During the mean 5.76 years of the exposure period, temporal serum non-HDL cholesterol trends were determined by trajectory modeling with the concentration of serum non-HDL cholesterol at the baseline survey, first follow up, second follow up, and third follow up. We used group-based trajectory modeling to classify the trend of serum non-HDL cholesterol over time. This modeling assumes that participants are part of multiple trajectory groups capable of simultaneously estimating probabilities for multiple trajectories [23, 24]. According to these assumptions, the time-dependent covariates account for the variation in the mean trajectory within each group. The trajectories of serum non-HDL cholesterol of each group were classified using the r package ‘traj.’ In addition, the optimal number of non-HDL cholesterol trajectories of each group was evaluated using the r package ‘NbClust.’ Based on the trajectory modeling results, we categorized people into two groups, namely, (1) an increasing non-HDL cholesterol trajectory group and (2) a stable trajectory group (Additional file 1: Fig. S1).

Assessment of NAFLD

To assess NAFLD status, we used a NAFLD-liver fat score. The formula for the NAFLD-liver fat score is as follows:

NAFLD-liver fat score = − 2.89 + 1.18 \(\times\) metabolic syndrome (Yes: 1, No: 0) + 0.9 \(\times\) DM (Yes: 1, No: 0) + 0.15 \(\times\) insulin (µIU/mL) + 0.04 \(\times\) AST (U/L)—0.94 \(\times\) AST/ALT.

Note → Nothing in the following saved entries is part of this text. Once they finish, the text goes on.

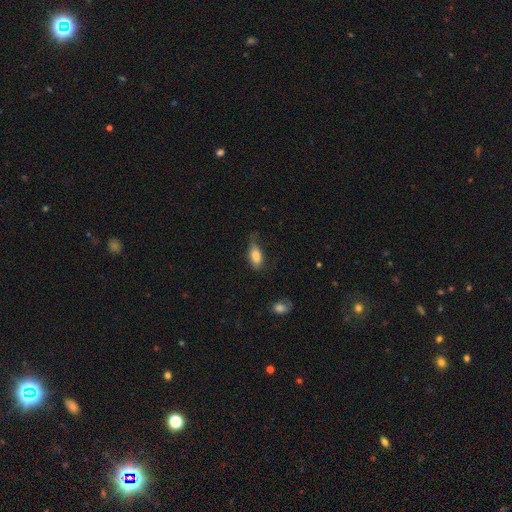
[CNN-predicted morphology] A smooth galaxy with no disk features (80%) that is in between round and cigar-shaped (85%). Merging: none (53%).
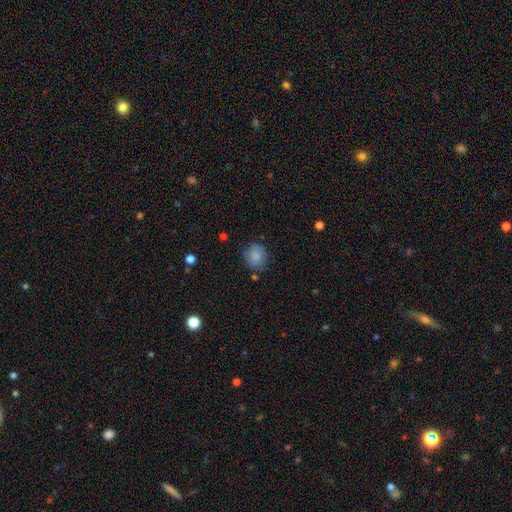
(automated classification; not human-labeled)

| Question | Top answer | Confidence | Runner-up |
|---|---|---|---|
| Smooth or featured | smooth | 84% | star or artifact (8%) |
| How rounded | round | 80% | in between (19%) |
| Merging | none | 77% | minor disturbance (16%) |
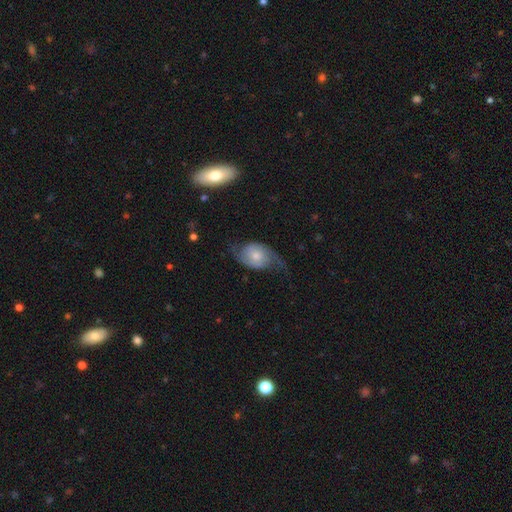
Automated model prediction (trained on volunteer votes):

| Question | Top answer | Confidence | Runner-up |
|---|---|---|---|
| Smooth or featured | featured or disk | 71% | smooth (22%) |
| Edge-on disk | no | 96% | yes (4%) |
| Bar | no | 70% | weak (25%) |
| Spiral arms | yes | 92% | no (8%) |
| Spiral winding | loose | 55% | medium (33%) |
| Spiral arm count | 2 | 89% | can't tell (5%) |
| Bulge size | moderate | 52% | small (33%) |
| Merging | none | 57% | minor disturbance (24%) |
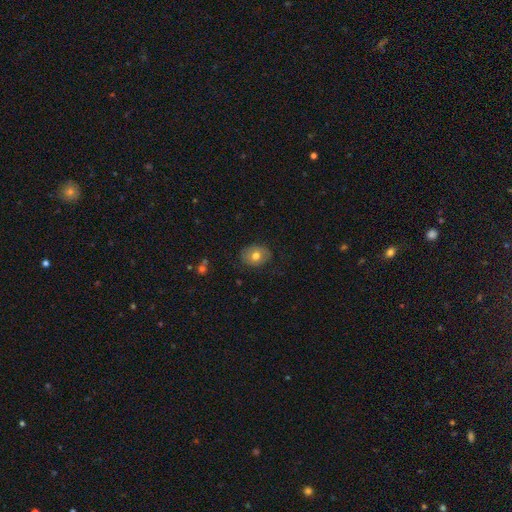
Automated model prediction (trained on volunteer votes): Morphology: type=smooth (71%); roundness=in between (53%); merging=none (82%).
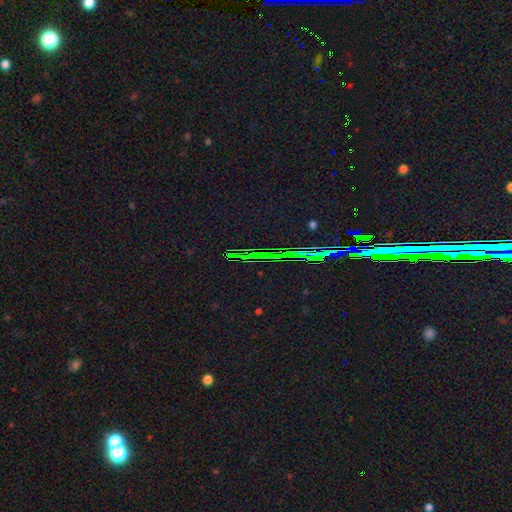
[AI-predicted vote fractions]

The presence of NAFLD was defined as a NAFLD-liver fat score greater than − 0.640 [25].

Genoty**

Genomic DNA was extracted from the participants’ peripheral blood and genotyped using the Affymetrix Genome-Wide Human SNP Array 5.0  [26]. Single-nucleotide polymorphisms (SNPs) with minor allele frequencies (MAF) < 0.05, genotype calling rates < 95%, or deviated from the Hardy–Weinberg equilibrium (p < 1.0 \(\times\) 10–6) were removed. Then, participants with inconsistent sex or calling rates at ~ 90% were excluded. Plink (v1.90) was used for quality control [27]. To impute the missing genotype data, the Beagle 5.0 software program was used [28]. Further details regarding the protocol have been described by Chung W et al. [28].